В сем намерении капитан послал меня опять на берег с приказанием привезти ему ответ, пожелают ли корабельщики с тех двух судов наняться и чего будут просить. Я съездил на берег, переговорил с ними и, возвратясь, донес, что они соглашаются, но меньше трех тысяч рублей не берут. Капитан послал меня опять и велел давать две тысячи. Корабельщики отвечали мне, что они получили письма, по которым нужно им идти в свой путь, и что потому не могут они теперь и той цены взять, какую просили, а если хотят нанять их, то заплатили бы четыре тысячи рублей, и то с тем, чтоб через сутки дать им решительный ответ.

С сим известием поехал я опять на корабль. Надобность принудила капитана дать просимую ими цену, но как на корабле столько наличных денег не было, то надлежало занять их и с корабельщиками сделать письменный договор.
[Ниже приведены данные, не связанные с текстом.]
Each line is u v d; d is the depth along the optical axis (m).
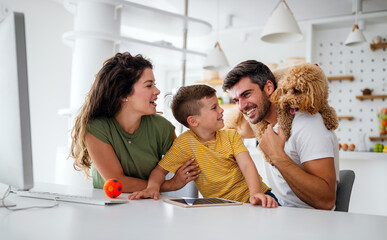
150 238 0.56
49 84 4.66
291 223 0.73
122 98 1.34
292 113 1.39
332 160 1.32
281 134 1.35
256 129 1.67
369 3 4.46
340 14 4.85
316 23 5.02
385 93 4.89
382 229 0.69
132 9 2.95
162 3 4.71
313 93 1.29
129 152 1.37
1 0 3.99
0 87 0.81
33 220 0.67
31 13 4.39
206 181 1.38
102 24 2.93
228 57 6.06
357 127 4.97
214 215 0.80
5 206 0.78
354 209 2.97
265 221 0.74
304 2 4.52
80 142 1.34
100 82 1.34
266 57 5.79
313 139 1.32
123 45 3.22
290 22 3.14
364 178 2.95
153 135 1.46
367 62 4.99
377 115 4.79
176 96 1.51
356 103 5.00
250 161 1.32
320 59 5.23
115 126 1.38
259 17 5.11
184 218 0.75
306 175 1.27
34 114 4.44
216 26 5.54
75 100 2.97
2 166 0.83
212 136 1.45
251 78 1.55
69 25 4.99
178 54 3.57
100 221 0.68
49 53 4.66
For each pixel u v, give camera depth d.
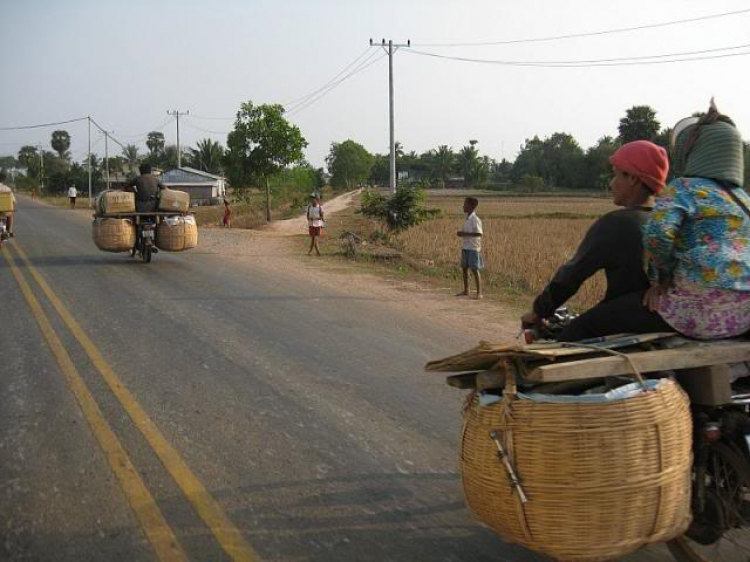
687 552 3.69
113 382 7.00
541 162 125.69
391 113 32.66
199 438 5.61
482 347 3.19
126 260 17.61
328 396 6.71
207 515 4.38
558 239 26.69
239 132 33.62
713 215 3.31
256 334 9.29
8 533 4.15
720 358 3.37
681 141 3.57
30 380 7.05
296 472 5.02
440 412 6.32
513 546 4.08
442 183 130.88
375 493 4.72
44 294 12.10
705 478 3.59
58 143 153.25
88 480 4.84
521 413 3.09
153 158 105.00
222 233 28.53
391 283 14.77
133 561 3.87
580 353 3.27
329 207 60.88
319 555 3.95
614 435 3.01
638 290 3.66
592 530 3.02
Капитан велел мне отправиться на берег и все это как можно скорее привести к окончанию. Я приехал к приятелю моему бургомистру (ибо он меня очень полюбил, и я у него всякий день обедал). Заем денег требовал некоторого времени, потому что сам бургомистр без собрания магистрата сделать сего не мог. Написать договор я не умел, не только на немецком, ни же на русском языке, и так это весьма меня затрудняло.

Бургомистр вступился в мои хлопоты, сочинил договор, который я перевел потом на русский язык. В нем сказано было, что половинное число денег (то есть две тысячи рублей) вручить корабельщикам на месте, а другую половину, “заявив о том бургомистру”, заплатить по прибытии в Карлсгамн; они же со своей стороны обязываются тотчас, как скоро на корабле сделан будет условный знак, забрать на суда свои наших больных, придти к кораблю и во время путешествия его идти с ним вместе до Карлсгамна, не отлучаясь от него и держась всегда ближе, чтобы в случае несчастия можно было с корабля свезти на них людей, о спасении которых должны они прилагать всевозможное старание.

Корабельщики согласны были на эти условия, и так осталось только им и капитану подписать их. Я поехал с ними на корабль. Капитан и они подписали договор, написанный на немецком языке с русским переводом. Капитан послал меня еще раз на берег, с тем чтобы занять в магистрате половинное число денег (две тысячи рублей) и отдать им при бургомистре, заявив ему, что остальные две тысячи заплачены будут по прибытии в Карлсгамн. Все это было сделано, и я простился с бургомистром и, благодаря его за все ко мне ласки, поехал на корабль, не имея никакой более надобности возвращаться на берег.

Корабль между тем приготовлялся к походу. На обломки мачт поставлены были запасные стеньги с поднятыми на них реями и парусами, вместо руля приделан был искусственный, каким по нужде заменяют иногда настоящий. Оставалось докончить еще некоторые работы и ожидать благополучного ветра. Все больше устрашало нас позднее время (ибо тогда был уже ноябрь).

Первый мой съезд с корабля, трудная ходьба пешком, нередко ночью и в сырую погоду по песчаному берегу, частые далекие в глубокую осень по открытому морю переезды с корабля на берег и беспрестанные заботы и хлопоты оказали напоследок действия свои: я занемог и в последнее возвращение мое на корабль чувствовал уже такой жар, что по приезде принужден был тотчас лечь в постель.

На другой день стало мне еще хуже. Корабль был уже совсем готов. Вдруг слышу я превеликую радость, кричат: “Ветер переменился! Ветер сделался благополучный!” Подняли тотчас знак, чтоб нанятые суда шли к кораблю. Ожидают их с нетерпением (ибо вся надежда спасения состояла в попутном ветре, и потому крайне опасались, чтоб его не упустить). Проходит час, другой и третий – суда нейдут. Палят из пушек; дают им знать, чтоб они шли немедленно. Нет, не появляются. Наступает вечер; не знаем, что думать. Радость наша превращается в неполное и грустное удивление.

Ночь проходит в беспокойстве. Поутру, с рассветом дня, поднимают опять знак и возобновляют пальбу из пушек: нет, суда нейдут. Капитан велел спустить шлюпку и сказать мне, чтоб я ехал на берег узнать о причине сей медленности. Я отвечаю ему, что я не в состоянии, лежу в постели и не могу встать на ноги. Он велел мне передать, что необходимость требует того, и прислал людей поднять меня с постели и отнести на руках. Люди подняли меня, принесли к борту, подвязали веревками и опустили на шлюпку.